Goals
**a)** In the game preview, by what score did Kentucky beat UL-Monroe in Week 1?
**b)** Print the stretch of the game preview from "Kentucky’s trio of" through "on the ground.".
**c)** Name every Kentucky running back mentioned in the game preview.

Source text
──────

Kentucky had an easy time in Week 1 against UL-Monroe, with over 400 yards passing and an easy 45-10 victory. But the Wildcats’ second test should be a significantly bigger challenge. Missouri struggled at times in a 34-24 win over Central Michigan, but they’re probably as good a barometer as any for UK’s current status. During Mark Stoops’ tenure at UK, the Wildcats are 5-3 against Mizzou, but perhaps more telling, in those 8 games, the total score has been UK 177, Missouri 177. What will UK’s matchup with the Tigers look like? Here are 5 predictions for the game.

1. More running

Kentucky’s trio of running backs (Chris Rodriguez, Kavosiey Smoke, Michael Drennen) rushed 27 times for 157 yards against UL-Monroe. Look for Rodriguez in particular to see even more action Saturday. Steve Wilks’s defense struggled with the run against Central Michigan (allowing 174 yards on 39 carries, which is actually distorted by 9 sacks on the CMU quarterback — the true rushing figures would be more like 220 yards on 30 carries). Stoops is, despite the Week 1 Air Raid, a defensive coach. Don’t think this means Kentucky won’t pass, but they’ll look to establish the run and play from ahead. Look for 20-25 carries for Rodriguez and more like a 60/40 run-pass ratio for UK, with nearly 200 yards on the ground.

──────

Recorded data
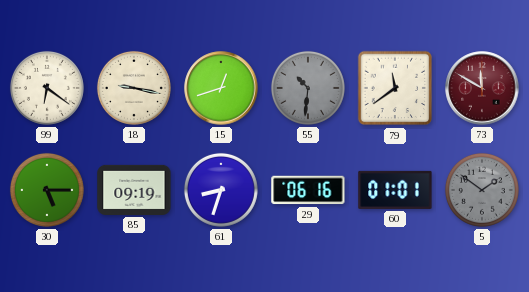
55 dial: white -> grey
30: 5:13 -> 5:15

──────

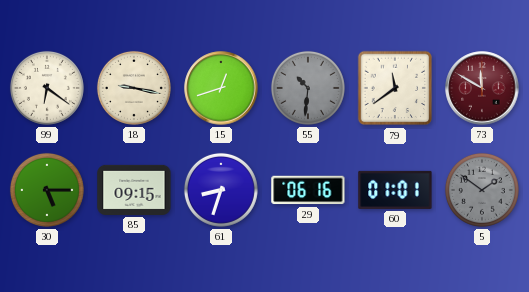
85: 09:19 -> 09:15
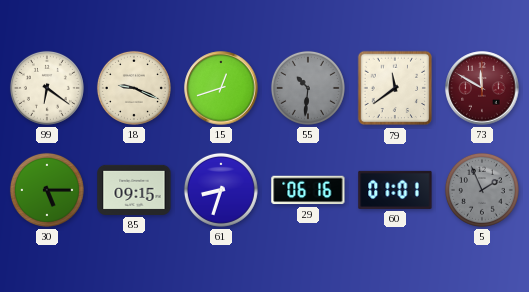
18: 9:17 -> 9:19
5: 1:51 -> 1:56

──────

Worked answers
**a)** 45-10

**b)**
Kentucky’s trio of running backs (Chris Rodriguez, Kavosiey Smoke, Michael Drennen) rushed 27 times for 157 yards against UL-Monroe. Look for Rodriguez in particular to see even more action Saturday. Steve Wilks’s defense struggled with the run against Central Michigan (allowing 174 yards on 39 carries, which is actually distorted by 9 sacks on the CMU quarterback — the true rushing figures would be more like 220 yards on 30 carries). Stoops is, despite the Week 1 Air Raid, a defensive coach. Don’t think this means Kentucky won’t pass, but they’ll look to establish the run and play from ahead. Look for 20-25 carries for Rodriguez and more like a 60/40 run-pass ratio for UK, with nearly 200 yards on the ground.

**c)** Chris Rodriguez, Kavosiey Smoke, Michael Drennen